PROVIDED PASSAGE>
Thursday, November 29, 2012

AP's dangerous Iran hoax demands an accounting and explanation


The Guardian
Glenn Greenwald

Iran ap

An article published by Associated Press about Iran's nuclear program has sparked controversy (screen shot of AP story)
(updated below w/AP's response)

It's important to return to the story about AP's nuclear Iran "exclusive" which I wrote about yesterday. Although it was intuitively obvious that the graph trumpeted by AP as scary and incriminating of Iran's nuclear program was actually a farce, there is now new, overwhelming, very compelling scientific evidence that is the case. Whether as victim or recklessly culpable participant, AP helped perpetrate a dangerous hoax, and owes an explanation and accounting for what took place, including identifying the "officials from a country critical of Iran's atomic program" who made false claims about what this is.

PROVIDED DATA>

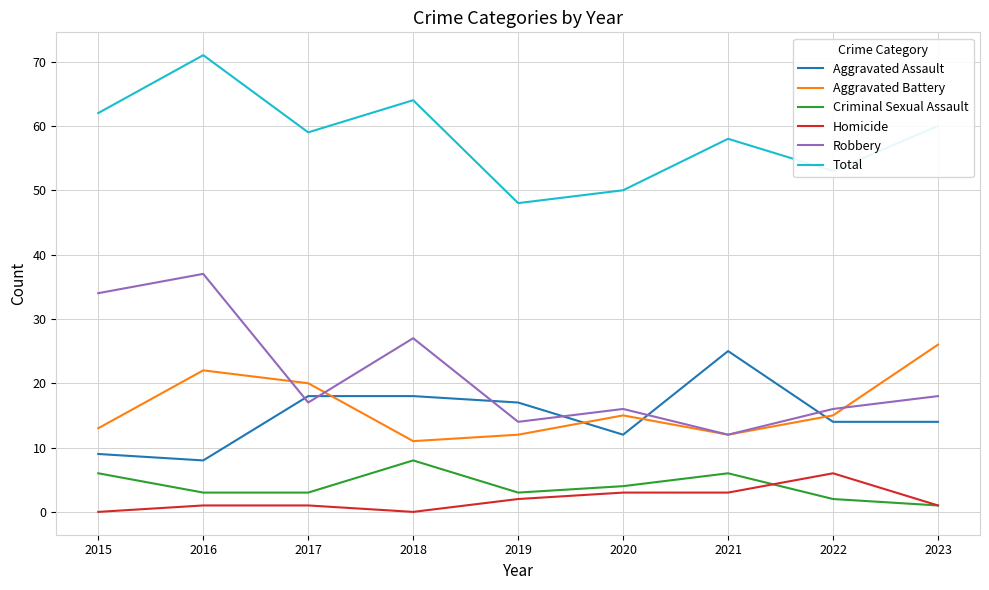

What is the lowest value of the Aggravated Assault series?

8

COMPLETE THE FOLLOWING>
a) According to the article on AP's Iran story, whom should AP identify as having made false claims about the graph?
b) Reproduce the article on AP's Iran story word for word from "Thursday, November 29, 2012" to "what this is.".

SOLVED PROBLEMS>
a) The "officials from a country critical of Iran's atomic program."

b)
Thursday, November 29, 2012

AP's dangerous Iran hoax demands an accounting and explanation


The Guardian
Glenn Greenwald

Iran ap

An article published by Associated Press about Iran's nuclear program has sparked controversy (screen shot of AP story)
(updated below w/AP's response)

It's important to return to the story about AP's nuclear Iran "exclusive" which I wrote about yesterday. Although it was intuitively obvious that the graph trumpeted by AP as scary and incriminating of Iran's nuclear program was actually a farce, there is now new, overwhelming, very compelling scientific evidence that is the case. Whether as victim or recklessly culpable participant, AP helped perpetrate a dangerous hoax, and owes an explanation and accounting for what took place, including identifying the "officials from a country critical of Iran's atomic program" who made false claims about what this is.